How to Choose a Home?

According to a recent study by Genworth Financial, the median cost of nursing home care in the United States was $8,910 per month for a private room and $7,800 per month for a semi-private room in 2021. These costs are significantly higher than your average mortgage or credit card bills and they can be a hefty financial burden. How to choose?

Quality of Care

As an attorney representing victims of nursing home abuse and neglect for over 25 years, certain issues are linked to quality of care issues. However, most of the information necessary takes time to discover.
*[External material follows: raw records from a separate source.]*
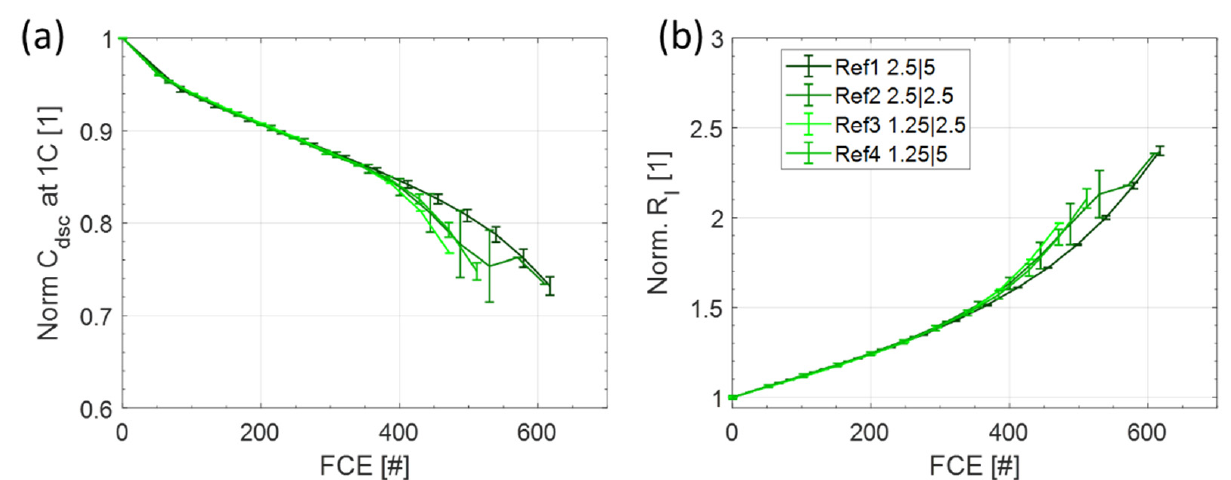
Figure 4. Relative discharge capacity ( a ) and relative pulse resistance ( b ) of the reference cells at different charge and discharge currents as a function of the full cycle equivalents.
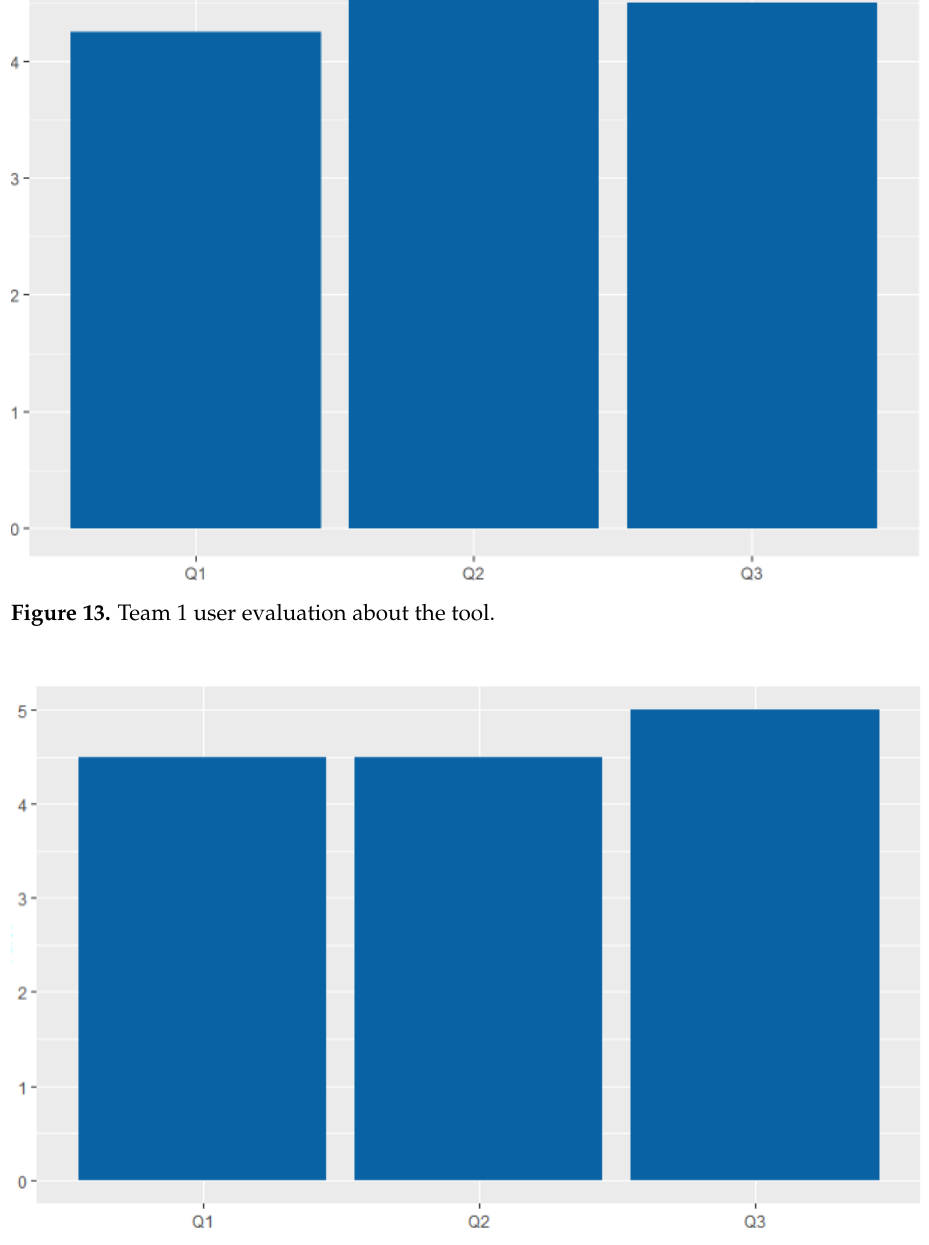
Figure 14. Team 2 user evaluation about the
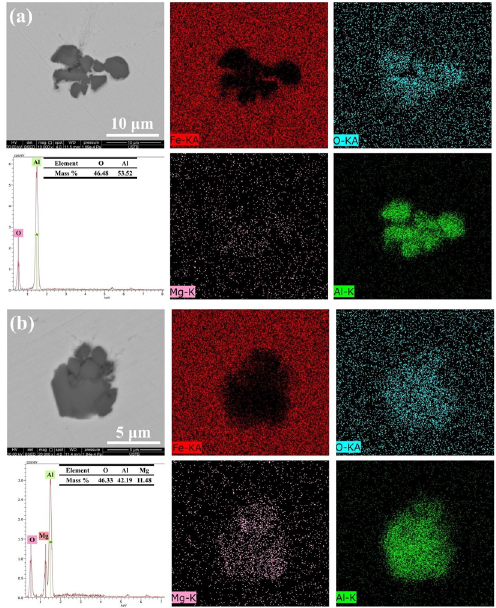
Figure 3. Typical inclusion morphology and makeup of Sample A: ( a ) Al 2 O 3 inclusion; ( b ) Al 2 O 3 · MgO inclusion.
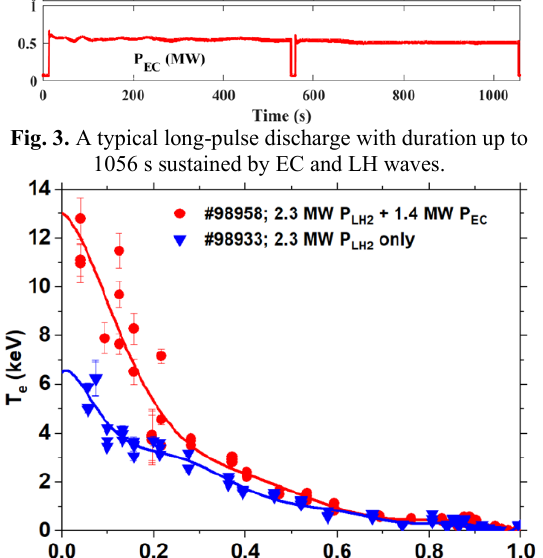
Fig. 4. Comparison of Electron temperature profiles measured by Thomson scattering with ECRH and without ECRH.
Some of the key nursing home issues to discover when choosing a nursing home:

  1. Unsafe CNA staffing with persistent staff shortages;
  2. Use of agency nurses;
  3. High staff turnover;
  4. Fewer RNs than needed;
  5. Private equity ownership with related “management”;
  6. Out of state ownership;
  7. Supply shortages;
  8. Repeated poor surveys and complaints;
  9. Antipsychotic drug overuse for dementia;
  10. Poor infection control and drug-resistant bacteria among residents; and
  11. Hospitalizations and Mortality Rates.
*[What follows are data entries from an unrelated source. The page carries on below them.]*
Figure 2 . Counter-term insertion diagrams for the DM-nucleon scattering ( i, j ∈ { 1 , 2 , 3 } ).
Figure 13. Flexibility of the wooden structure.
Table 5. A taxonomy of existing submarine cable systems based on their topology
After decades of research that link staffing levels to quality of care, CMS added more information about caregivers and turnover to the Nursing Home Compare website. See Care Compare here.

Also, look up if they have prior or current lawsuits filed against them here. A recent USA Today investigative report proves private equity ownership result in higher prices, lawsuits and complaints about care. A systemic problem.

Safe Staffing

Researchers agree that safe staffing levels and low turnover are some of the best predictors for good care at a nursing home.  In April 2022, the Biden administration proposed requirements for mandatory minimum staffing levels in nursing homes. However, USA TODAY  published a lengthy article on nursing home staffing patterns and staffing-related related inspections and enforcement mechanisms. The investigation found that no one enforces safe staffing guidelines for nursing homes causing abuse and neglect.

The nursing home workforce has been shrinking since 2019, when it averaged 3,374 workers. So far in 2022, the number of employees at nursing homes hovers right below 3,000. A recent USA TODAY investigation found that inspectors rarely penalize nursing homes that fall short of staffing benchmarks.

LeadingAge is a lobbying group for the industry. Of course, they call for increased federal funding but admit diversion of funds to private equity is a problem.

“Enforcing a staffing standard while simultaneously siphoning off resources is a self-defeating exercise. One commonly discussed solution to improve workforce recruitment and retention is to pay competitive wages.”

The U.S. Census Bureau predicts a 115% increase in people 85 years and older from 2020 to 2040. This group is “less capitalized for retirement, has longer life expectancies, and brings increased medical complexity.”